As to the artist's place of birth, Whistler appears to have been ashamed at the thought of having been born in Lowell, Massachusetts, and so attempted to create for himself a new background. For example, at the beginning of the famous Ruskin trial in 1878 Whistler claimed to have been born in St. Petersburg (Linda Merrill, A Pot of Paint, Washington, 1992, p. 19).
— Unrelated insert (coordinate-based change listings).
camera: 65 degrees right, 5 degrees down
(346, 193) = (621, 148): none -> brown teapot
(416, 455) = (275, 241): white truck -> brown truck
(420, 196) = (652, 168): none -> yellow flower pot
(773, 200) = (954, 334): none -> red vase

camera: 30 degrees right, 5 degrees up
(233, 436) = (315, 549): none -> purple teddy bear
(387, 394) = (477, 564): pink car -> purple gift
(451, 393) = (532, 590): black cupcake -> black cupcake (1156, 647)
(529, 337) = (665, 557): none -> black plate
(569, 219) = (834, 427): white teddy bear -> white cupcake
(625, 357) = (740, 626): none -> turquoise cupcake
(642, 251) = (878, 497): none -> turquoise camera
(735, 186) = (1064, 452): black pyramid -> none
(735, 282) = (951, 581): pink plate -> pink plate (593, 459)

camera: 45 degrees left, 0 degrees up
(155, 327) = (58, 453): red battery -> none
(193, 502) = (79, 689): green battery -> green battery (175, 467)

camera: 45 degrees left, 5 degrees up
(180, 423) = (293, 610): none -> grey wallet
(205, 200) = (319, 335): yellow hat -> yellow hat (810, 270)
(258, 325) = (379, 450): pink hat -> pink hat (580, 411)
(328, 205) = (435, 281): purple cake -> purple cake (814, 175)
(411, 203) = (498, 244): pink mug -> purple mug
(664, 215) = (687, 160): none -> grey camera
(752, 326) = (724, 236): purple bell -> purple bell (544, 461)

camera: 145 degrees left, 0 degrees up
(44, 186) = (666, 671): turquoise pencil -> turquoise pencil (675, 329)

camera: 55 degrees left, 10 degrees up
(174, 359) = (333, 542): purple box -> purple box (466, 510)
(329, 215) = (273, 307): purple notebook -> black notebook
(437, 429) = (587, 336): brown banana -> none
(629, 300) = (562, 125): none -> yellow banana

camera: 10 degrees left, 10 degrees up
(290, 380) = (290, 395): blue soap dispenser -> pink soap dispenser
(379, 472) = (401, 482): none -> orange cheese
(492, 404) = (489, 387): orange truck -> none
Unfortunately though for Whistler, a publication entitled The Book of Lowell appeared in which Whistler was listed as a son of that city; Whistler wrote to the publishers the following reply (this is a draft version):

"It is all too complacent & naif in the Scribes of of [sic] Lowell to build up (errect) [sic] a monument of belief, for the municipality of that most excellent city, in the production of distinguished Poets - Painters - Sculptors. Artists are not born in noble Lowell! Lowell of the loom - Lowell the sturdy[.] And yet this is not the first time I have heard it whispered [and] gossiped that from below some riotous chimney, also, in Massachusetts I first saw light!!... No, - I was not born in Lowell - and Massachusetts knows me not -"

(GUL MS Whistler X8)

Whistler was determined to build for himself a Southern heritage rather than that of a northern industrial town, hence his repeated return to the theme:

"I have read that I was born in Pomfret, cultured Connecticut, in Boston, and even Lowell! - ... But my people were Southerners... and if there were any truth in this strange Northern cradle of their sons they would have lived it down in silence... No - the time has gone by when a man shall be born, without being consulted - ... When, one of these days I return to my native land, I shall expect to be born in every town in the United States, - and meanwhile I have chosen Baltimore."

(GUL MS Whistler W818)

However, we can definitely confirm that Whistler was born in Lowell!